[TASK DATA — start]
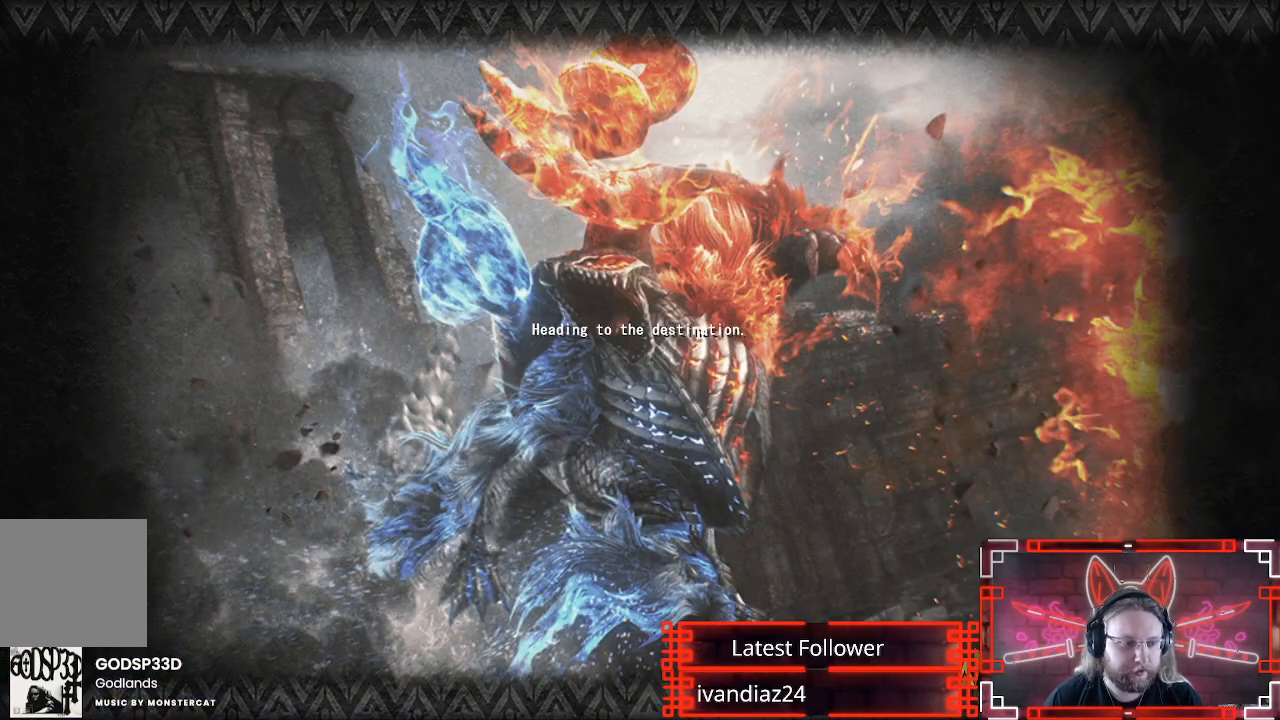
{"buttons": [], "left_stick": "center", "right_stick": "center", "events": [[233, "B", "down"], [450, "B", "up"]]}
[TASK DATA — finish]
[TASK DATA — start]
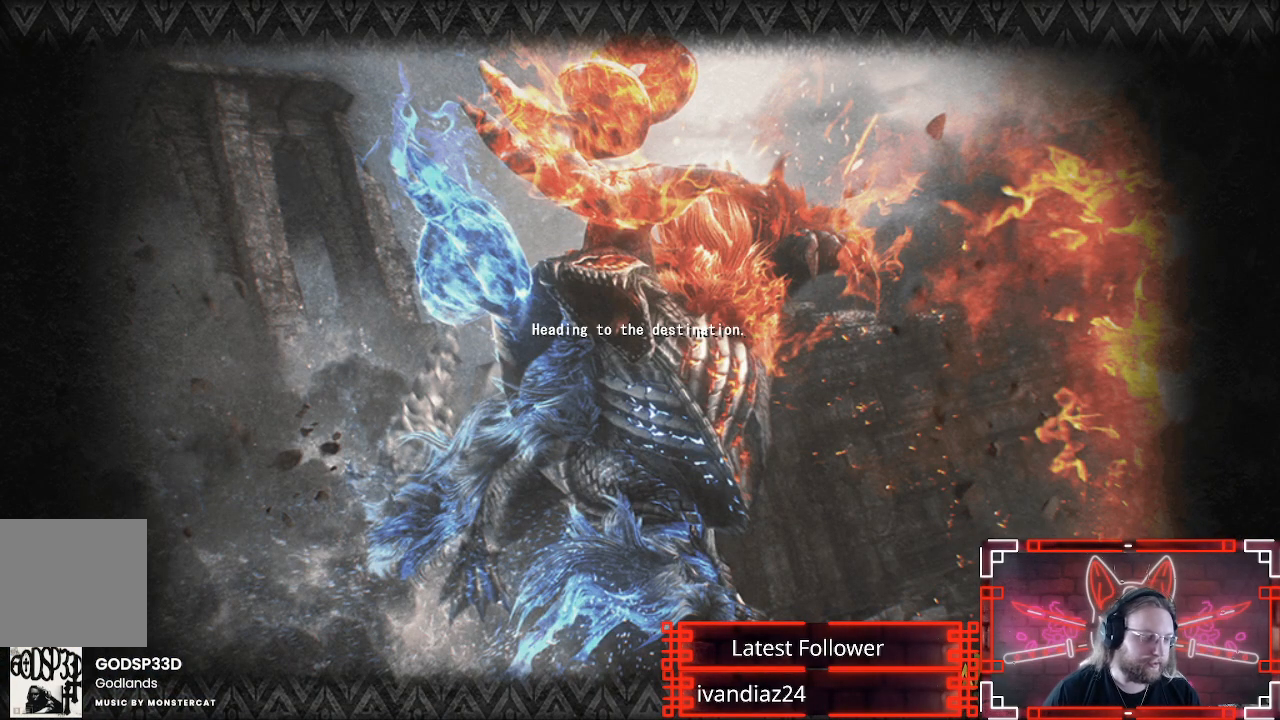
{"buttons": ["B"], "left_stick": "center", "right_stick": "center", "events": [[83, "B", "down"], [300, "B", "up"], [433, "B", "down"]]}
[TASK DATA — finish]
[TASK DATA — start]
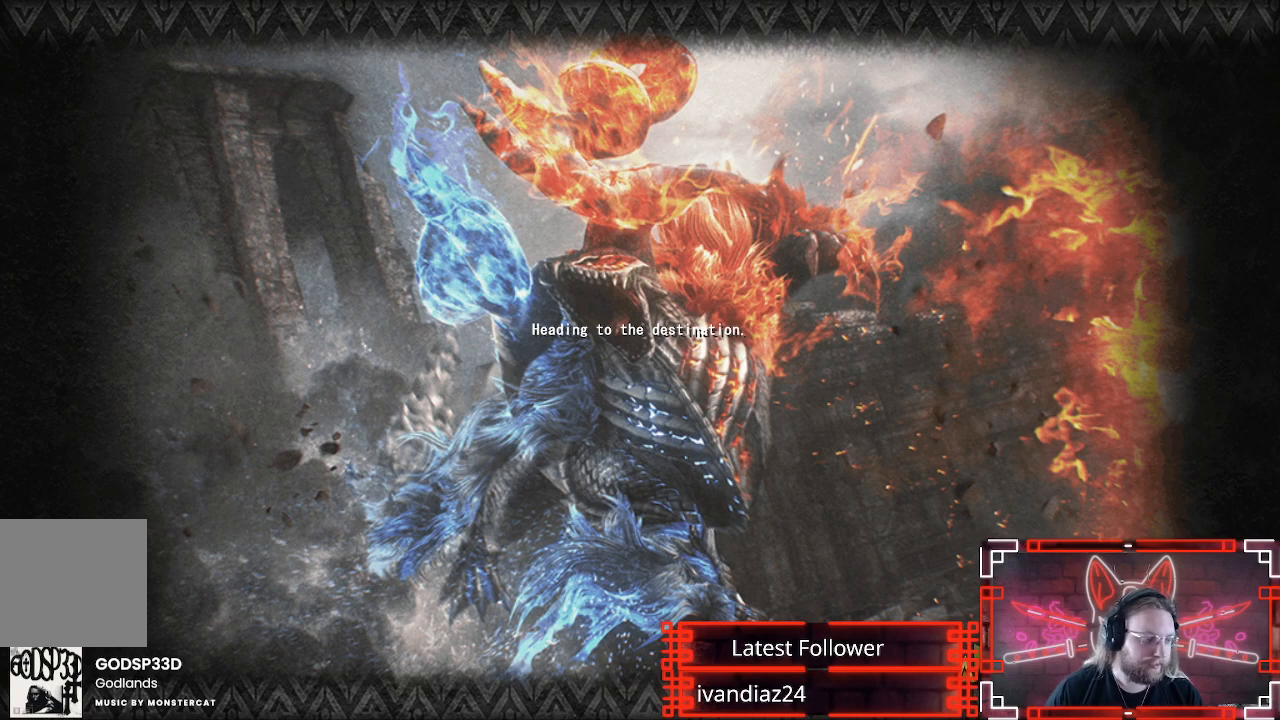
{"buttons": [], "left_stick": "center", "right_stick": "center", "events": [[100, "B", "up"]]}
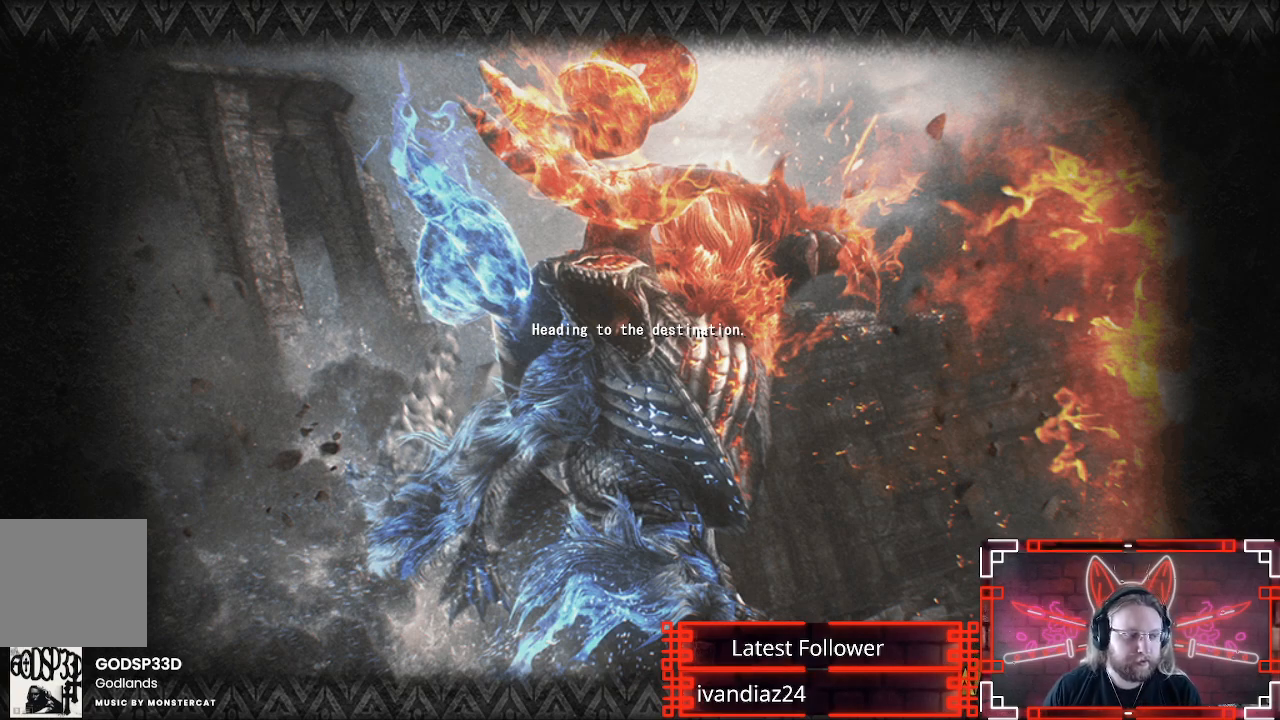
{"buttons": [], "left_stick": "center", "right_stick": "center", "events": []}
[TASK DATA — finish]
YOUR GOAL:
Scan the records above for the string "down", and copy every line where it turns up.

ANSWER FOR THIS EXERCISE:
{"buttons": [], "left_stick": "center", "right_stick": "center", "events": [[233, "B", "down"], [450, "B", "up"]]}
{"buttons": ["B"], "left_stick": "center", "right_stick": "center", "events": [[83, "B", "down"], [300, "B", "up"], [433, "B", "down"]]}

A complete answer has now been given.